§ **Page extract**
[Start of Attachment]

Atom

Blogwise has just added its support to the Atom project.

In fact, I’ve already written support for Atom into the version 2 code. As many of you will know, it’s my medium- to long-term goal to make the most of metadata when submitting blogs. In my humble opinion 🙂 if the blog provides metadata in the form of RSS; RDF; Atom, etc any directories listing it should make maximum use of this information – otherwise, what’s the point?

Anyway, the Atom project looks like a bloody good attempt to standardise the standards! Good luck to them.

Another one bites the dust

Bugger. Onyx RSS has gone 404. The author’s website is no more.

Onyx RSS is a very handy RSS parser for PHP, with no external requirements. I use it to read RSS feeds in Blogwise. Now it’s disappeared I don’t suppose there’ll be any support for Atom 🙁

Anybody know of any other similar scripts? If none are around I’m tempted to either write my own (eventually) or contact the Onyx author and ask to take control of it, although I’m not the most able of people to manage it time-wise it really plays a key part in Blogwise ergo I’d need to put some time into it anyway!

[End of Attachment]

[Data items]
[Start of Attachment]

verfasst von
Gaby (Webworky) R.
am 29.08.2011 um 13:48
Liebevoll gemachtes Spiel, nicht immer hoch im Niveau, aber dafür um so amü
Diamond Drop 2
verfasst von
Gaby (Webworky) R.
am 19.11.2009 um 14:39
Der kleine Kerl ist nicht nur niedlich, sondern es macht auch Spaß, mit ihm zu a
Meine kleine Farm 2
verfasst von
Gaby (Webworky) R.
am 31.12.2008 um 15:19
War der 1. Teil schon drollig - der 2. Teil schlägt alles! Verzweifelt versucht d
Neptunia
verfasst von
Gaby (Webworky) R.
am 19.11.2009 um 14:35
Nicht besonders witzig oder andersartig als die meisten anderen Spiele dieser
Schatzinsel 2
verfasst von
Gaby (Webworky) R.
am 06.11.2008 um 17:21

[End of Attachment]
[Start of Attachment]

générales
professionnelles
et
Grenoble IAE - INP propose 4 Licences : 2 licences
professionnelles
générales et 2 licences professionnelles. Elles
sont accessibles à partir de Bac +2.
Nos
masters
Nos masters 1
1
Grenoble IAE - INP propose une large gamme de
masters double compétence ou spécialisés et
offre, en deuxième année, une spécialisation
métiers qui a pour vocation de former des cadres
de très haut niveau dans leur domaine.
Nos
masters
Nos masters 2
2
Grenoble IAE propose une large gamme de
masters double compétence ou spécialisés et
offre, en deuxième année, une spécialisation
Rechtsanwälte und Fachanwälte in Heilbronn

[End of Attachment]
[Start of Attachment]

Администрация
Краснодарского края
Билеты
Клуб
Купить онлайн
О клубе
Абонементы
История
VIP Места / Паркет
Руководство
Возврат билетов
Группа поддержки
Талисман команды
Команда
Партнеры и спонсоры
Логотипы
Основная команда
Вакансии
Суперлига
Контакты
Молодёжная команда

[End of Attachment]

§ **Prompt**
Go on with the blog text about Atom support and the loss of Onyx RSS, starting right after its final sentence.

§ **Output**
Spam Wars

Microsoft are apparantly considering using memory-intensive puzzles to help fight spam. The principle being that for every email sent, the sender is required to use up a certain amount of their computer’s time to prove that resources have been spent on that message.

The BBC report suggests that when the sender starts the email process, they’ll be asked to solve a puzzle. Interestingly Microsoft have noticed that Moore’s Law – which would mean that in a few years time the cost would be significantly less (as CPUs are faster) – can be avoided if they use memory transfers instead, since memory transaction speed grows at a lesser rate.

In the meantime, Freeserve employ an interesting tactic for their users. They automatically force all port 25 (SMTP) traffic through their own mail servers, so effectively all outgoing mail is logged. This caused me all sorts of problems when I was testing a remote server’s SMTP but for the 99% of dial-up users this could generally be a useful move. I’m not sure precisely why they do it. Maybe they want/need to log all outgoing mail traffic, and any mail traffic originating from a Freeserve dial-up account can be accounted for.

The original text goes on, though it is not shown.